Explain how you would fill in one 3x3 sub-grid in Sudoku algorithmically with each horizontal, vertical, and diagonal adding up to 15.
Example:
| a | b | c |
|---|---|---|
| d | e | f |
| g | h | i |
Horizontally:
- a + b + c = 15
- d + e + f = 15
- g + h + i = 15
Vertically:
- a + d + g = 15
- b + e + h = 15
- c + f + i = 15
Diagonally:
- a + e + i = 15
- g + e + c = 15
Solution:
- Find all of the possible combinations adding up to 15
1 + 9 + 5, 2 + 8 + 5, 3 + 7 + 5, 4 + 6 + 5
- Keep track of how many unique combinations each number can be apart of
In the above example, 5 is used 4 times
- Note how many combinations each square requires
| 3 | 2 | 3 |
|---|---|---|
| 2 | 4 | 2 |
| 3 | 2 | 3 |
- Fill in each square according to how many times each number can be used
Since 5 can be used 4 times, it would be placed in the center cell
You have a 10x10x10 Rubik's Cube (composed of 1x1x1 cubes). The outside is painted red. How many cubes are painted red?
Solution:
Do NOT try to count the cubes on the outside. That will be extremely difficult. Instead, count the cubes that are not painted red, the inside cubes. Each direction (x, y, and z) of the inside has 8 cubes (10 total - 2 outside). Therefore, the dimension of all the inner cubes without paint is 8x8x8 = 512. Subtract 512 inner cubes from the total number of cubes (1000 - 512), and your result is 412.

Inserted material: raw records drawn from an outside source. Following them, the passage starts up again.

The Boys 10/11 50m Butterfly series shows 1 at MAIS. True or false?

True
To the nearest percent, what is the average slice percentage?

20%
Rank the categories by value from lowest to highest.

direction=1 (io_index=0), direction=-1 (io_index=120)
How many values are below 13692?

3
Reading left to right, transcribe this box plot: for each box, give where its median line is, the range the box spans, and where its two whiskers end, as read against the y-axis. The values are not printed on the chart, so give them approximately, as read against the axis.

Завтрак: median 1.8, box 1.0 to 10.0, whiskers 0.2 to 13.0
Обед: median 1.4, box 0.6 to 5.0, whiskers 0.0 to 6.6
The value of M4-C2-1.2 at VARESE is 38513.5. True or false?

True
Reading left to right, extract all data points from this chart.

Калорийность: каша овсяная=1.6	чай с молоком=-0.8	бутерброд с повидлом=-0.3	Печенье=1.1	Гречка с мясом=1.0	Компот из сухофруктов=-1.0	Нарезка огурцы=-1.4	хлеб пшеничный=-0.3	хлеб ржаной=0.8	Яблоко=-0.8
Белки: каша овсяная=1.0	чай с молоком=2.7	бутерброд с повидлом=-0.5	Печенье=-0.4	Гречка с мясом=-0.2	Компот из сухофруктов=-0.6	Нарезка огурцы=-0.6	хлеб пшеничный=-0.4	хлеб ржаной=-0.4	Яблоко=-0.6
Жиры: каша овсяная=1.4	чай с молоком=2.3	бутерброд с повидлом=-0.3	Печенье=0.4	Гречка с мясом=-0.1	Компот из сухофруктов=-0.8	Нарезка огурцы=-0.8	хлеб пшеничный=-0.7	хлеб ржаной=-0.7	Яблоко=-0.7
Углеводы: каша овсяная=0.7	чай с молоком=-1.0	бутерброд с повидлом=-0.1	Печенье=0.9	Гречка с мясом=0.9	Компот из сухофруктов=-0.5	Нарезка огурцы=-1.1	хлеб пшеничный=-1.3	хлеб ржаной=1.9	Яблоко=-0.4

Three men are placed in a line, facing the same direction. Each of them is randomly given one hat to wear from a collection of 2 black hats and 3 white hats. The first man cannot see anyone's hat. The second man can only see the first man's hat. The third man can see both the first and the second man's hat. None of the men can see their own hat, and they are not allowed to speak to each other. As soon as a man knows his hat color, he will immediately announce it. After some time has passed, the first man declares that he has a white hat. He is correct. How did he know this?
Solution:
- List out all possible combinations
| W | W | W |
|---|---|---|
| W | W | B |
| W | B | W |
| B | W | W |
| W | B | B |
| B | W | B |
| B | B | W |
- Looking from the perspective of the third man, the last solution can be eliminated because if the first two men were wearing black hats, he would have known his hat was white.
| W | W | W |
|---|---|---|
| W | W | B |
| W | B | W |
| B | W | W |
| W | B | B |
| B | W | B |
- If we take the perspective of the second man, we know that between us and the first man, one of us must have a black hat and one of us must have a white; otherwise the third man would have known his hat color. If the first man was wearing a black hat, than our hat must be white, so we would have known our hat color. Therefore, we can eliminate any solution with the first man having a black hat.
| W | W | W |
|---|---|---|
| W | W | B |
| W | B | W |
| W | B | B |
- The only solutions left all have the first man wearing the white hat; therefore, the first man can conclude hat he has the white hat.